Fat-tire aficionados revere the 34 miles of track that descend from Monarch Pass to Poncha Springs, rolling a little up and a lot down (a 4,000-foot descent over 30 miles) through the tundra with nonstop Collegiate Peaks views. The route syncs with the CT’s Collegiate West option until just south of Marshall Pass, where it then cruises down the Silver Creek and Rainbow trails into town. (Bike shuttles are available out of Poncha Springs.)
Trail Town Spotlight
Travelers have been kicking back in this tiny lakeside berg since at least the 1870s, and today it serves as a thru-hiker hub for both the CT and Continental Divide Trail. Must-do’s: Stop at Twin Lakes General Store, where you can pick up a resupply box, charge your phone, and score necessities like camp stove fuel and ice cream. Rent a kayak or stand-up paddleboard from Twin Lakes Canoe & Kayak Adventures for a mellow paddle on the lakes before rejoining the trail.

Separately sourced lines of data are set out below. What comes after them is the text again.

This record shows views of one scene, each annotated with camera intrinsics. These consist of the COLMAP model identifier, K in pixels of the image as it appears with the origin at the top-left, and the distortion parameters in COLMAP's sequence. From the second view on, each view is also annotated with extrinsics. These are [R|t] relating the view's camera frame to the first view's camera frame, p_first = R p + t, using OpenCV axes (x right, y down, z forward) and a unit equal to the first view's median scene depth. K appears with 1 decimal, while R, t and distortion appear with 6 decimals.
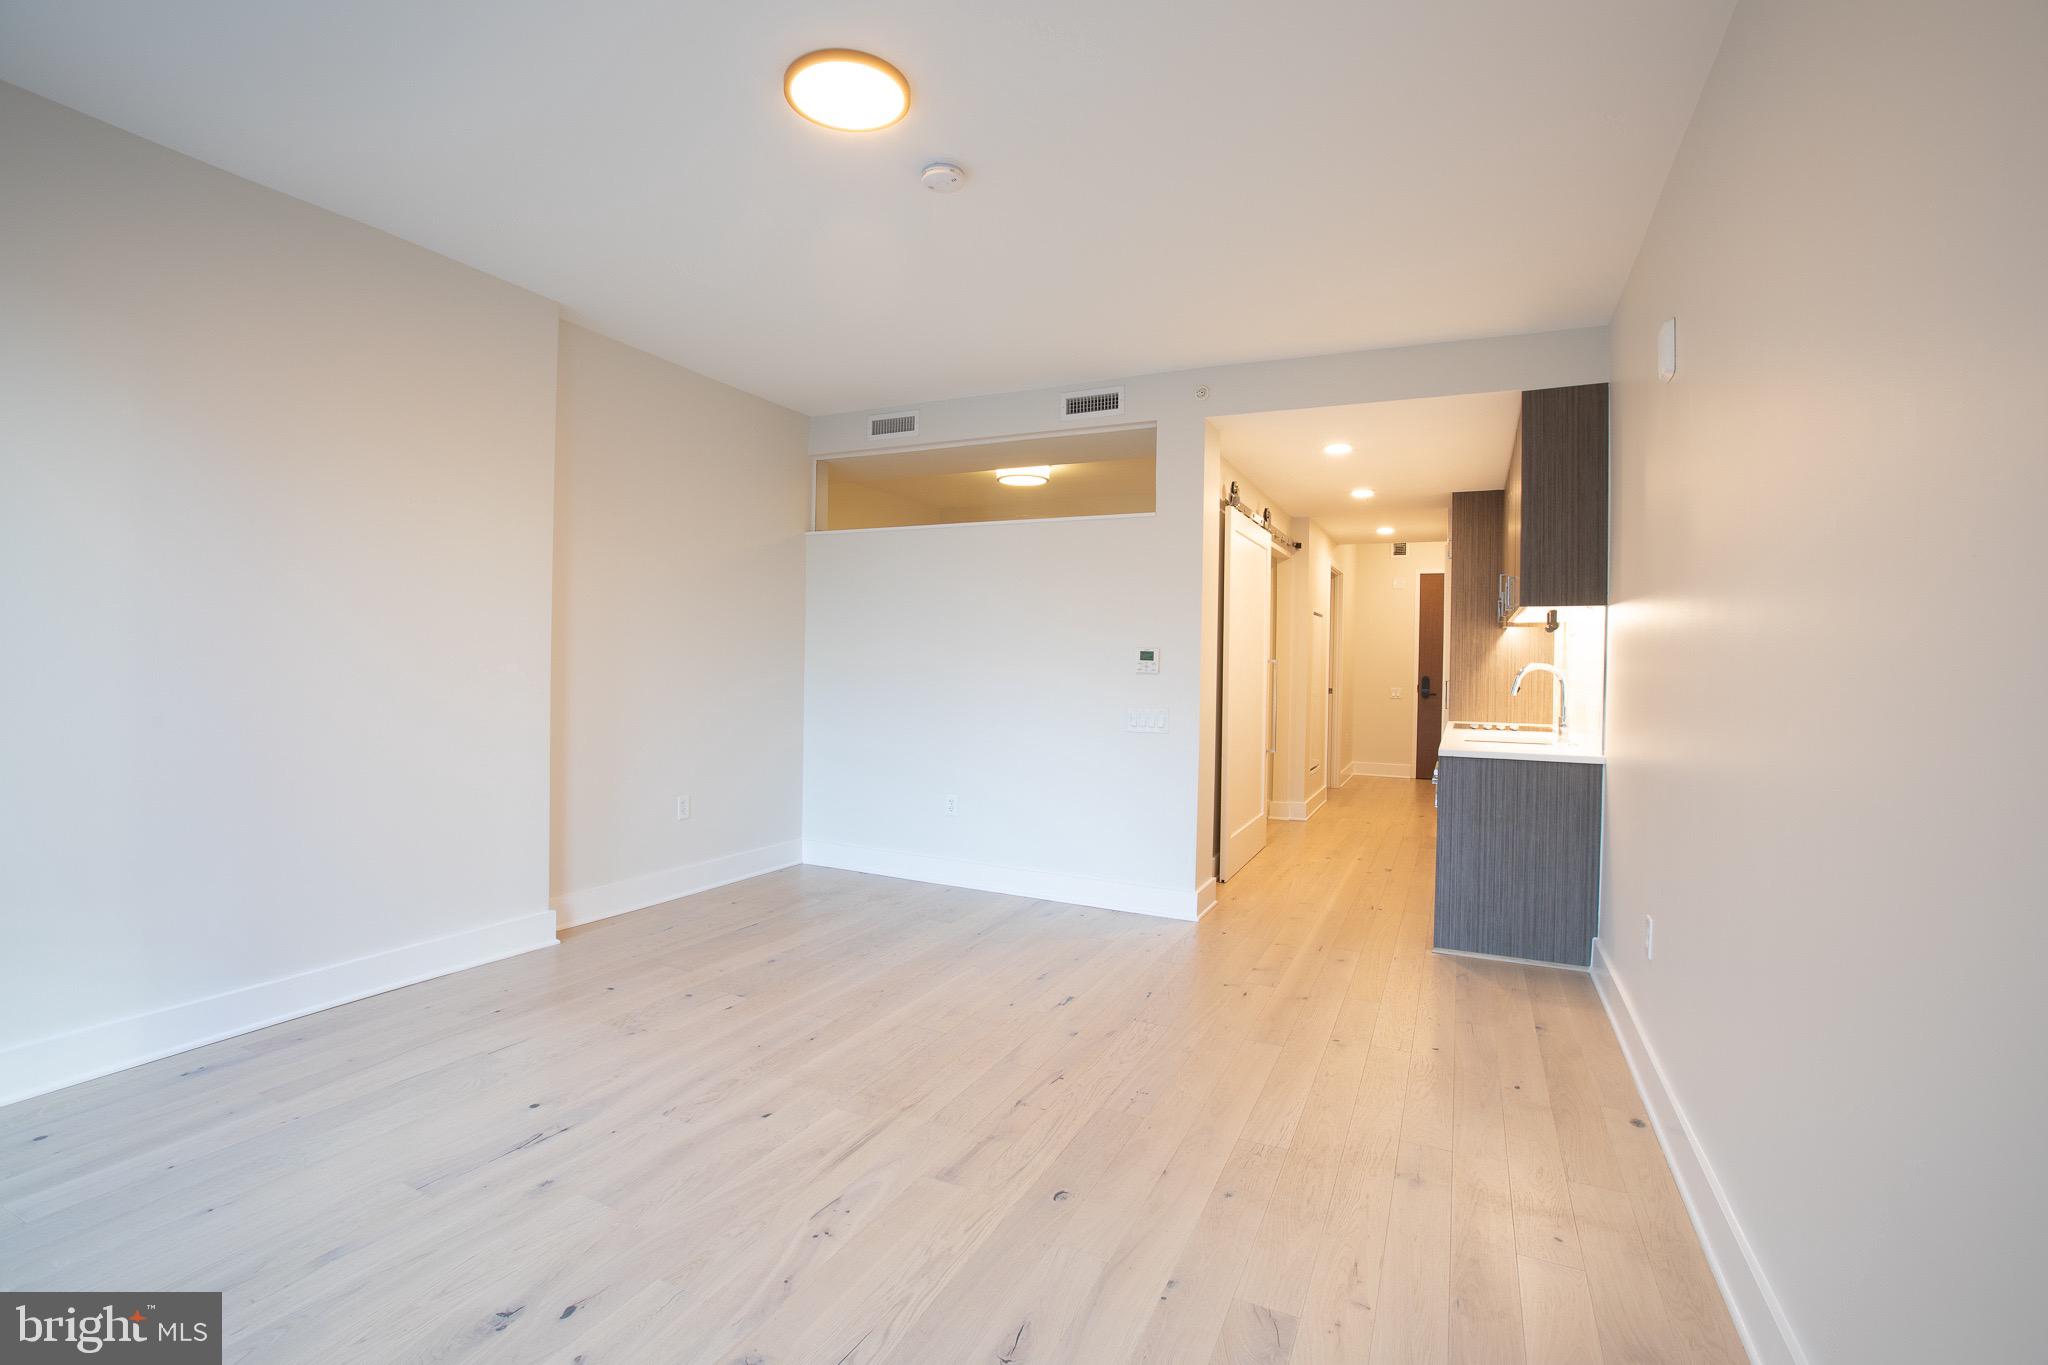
lens RADIAL K [[916.9, 0, 1016.0], [0, 916.9, 657.5], [0, 0, 1]] dist [-0.044124, 0.000250]
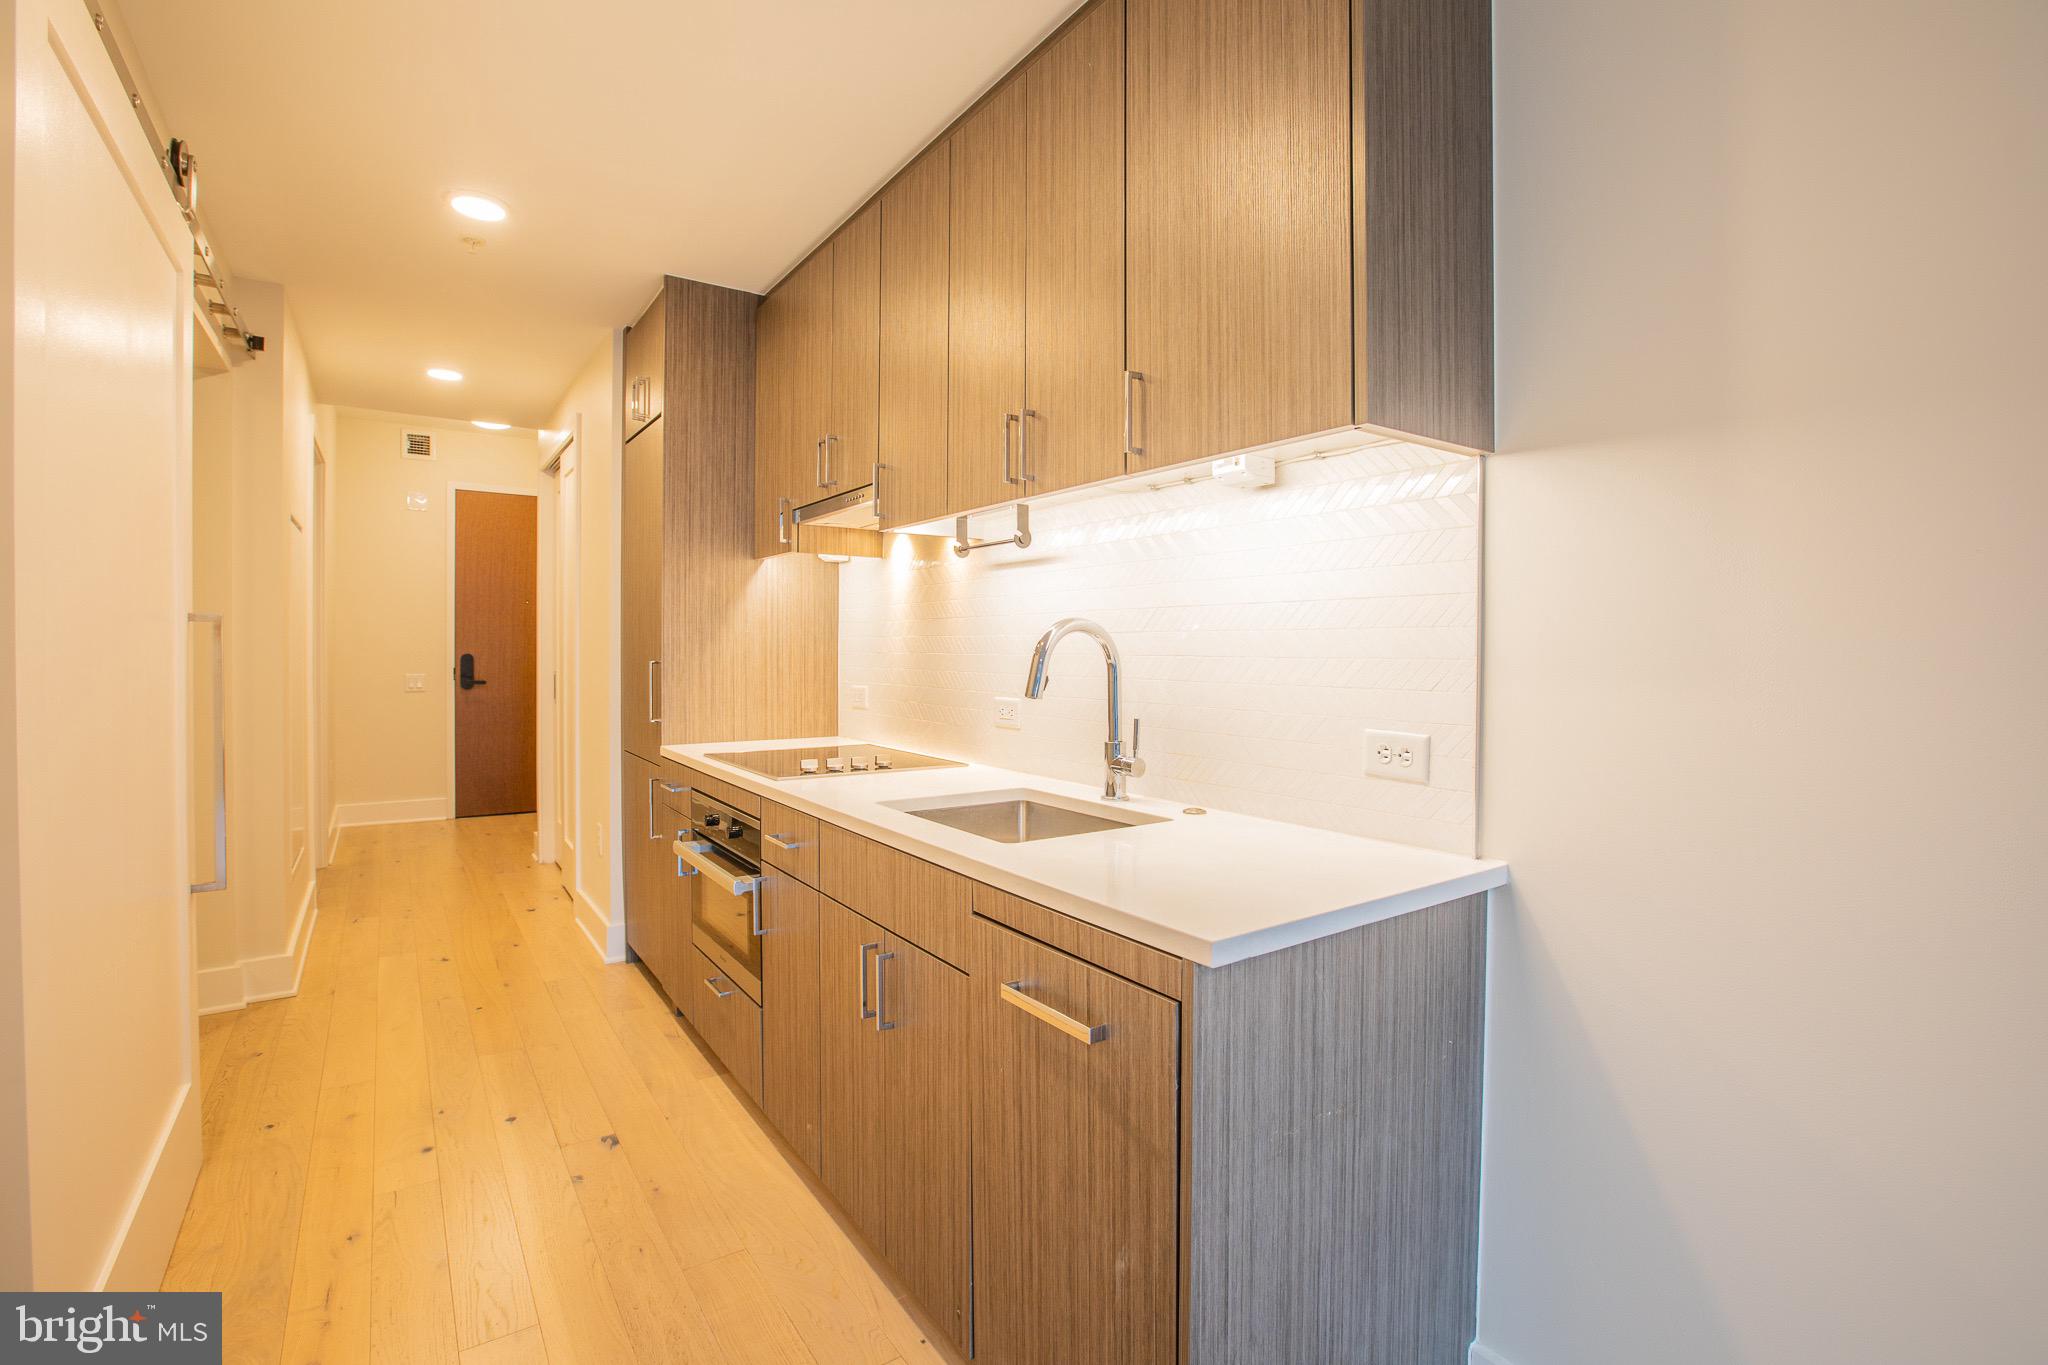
lens RADIAL K [[935.1, 0, 1033.0], [0, 935.1, 672.8], [0, 0, 1]] dist [-0.032988, 0.000123]
pose [[0.486806, -0.036734, 0.872737, 0.228886], [-0.002650, 0.999049, 0.043528, 0.015266], [-0.873506, -0.023502, 0.486246, 0.966439]]
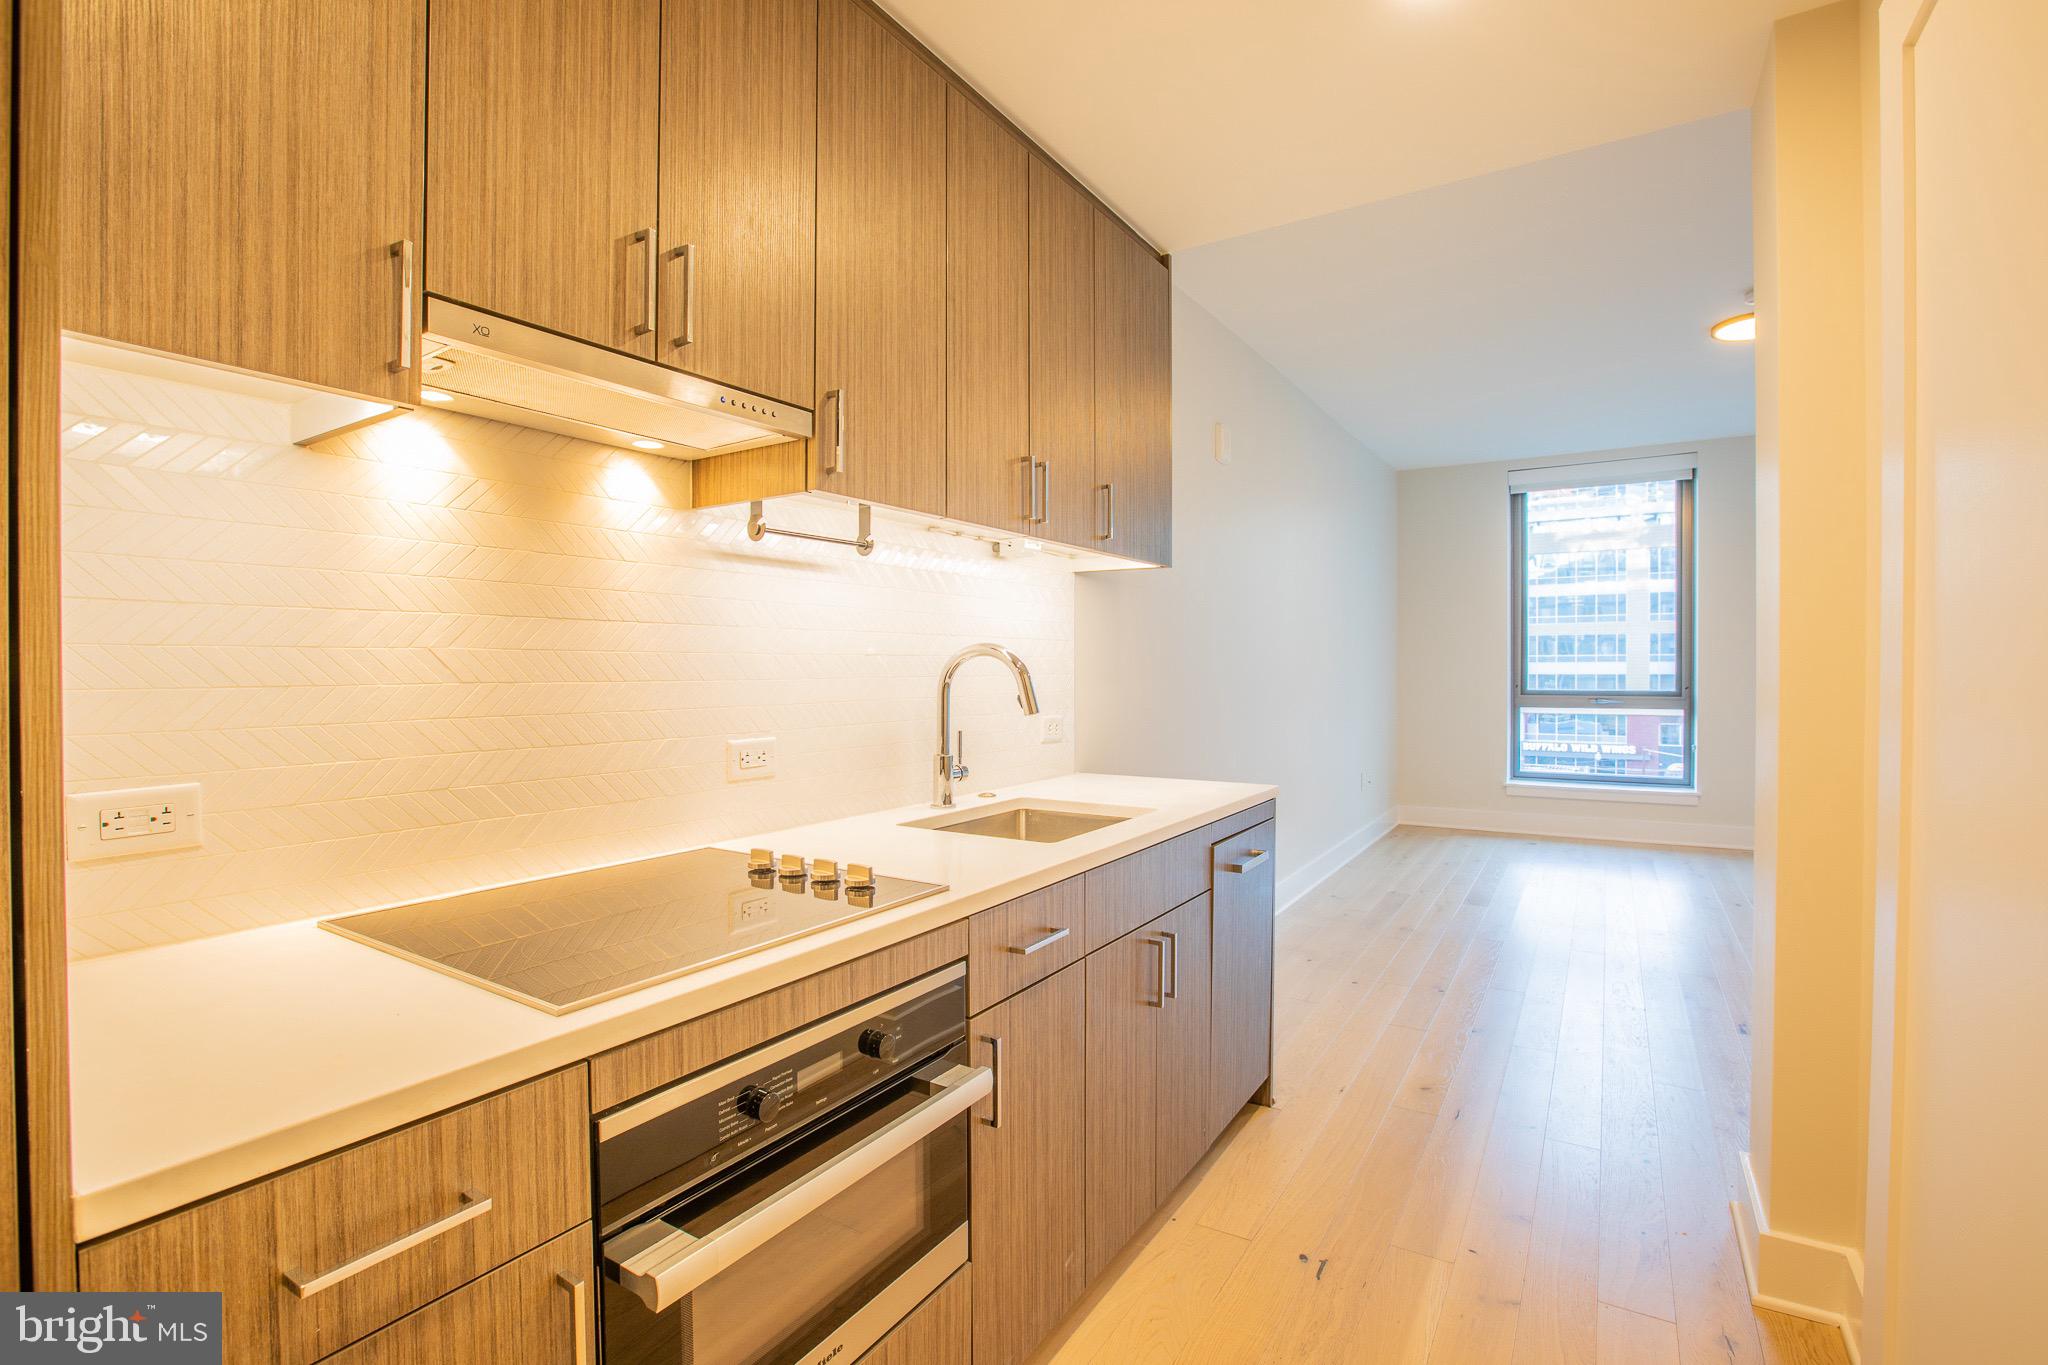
lens RADIAL K [[935.1, 0, 1033.0], [0, 935.1, 672.8], [0, 0, 1]] dist [-0.032988, 0.000123]
pose [[-0.992958, -0.019907, 0.116780, 0.594296], [-0.020582, 0.999778, -0.004576, 0.027326], [-0.116663, -0.006948, -0.993147, 1.762246]]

Like all long trails, the CT has its ranks of so-called trail angels: good Samaritans who supply hikers with rides, kettle chips, and ice-cold La Croix. Some trail magic, like a friendly soul leaving snacks for hikers along the path, you just have to luck into. But some can be prearranged—like a free ride from Monarch Pass to Salida from trail angel Tom Syzek. “People, my wife included, ask, ‘Why do you take smelly hikers to and from the trail in your car?’ ” he says. “I can’t explain it—it’s a passion for joining the hiker community.” Request the list of current trail angels at coloradotrail.org.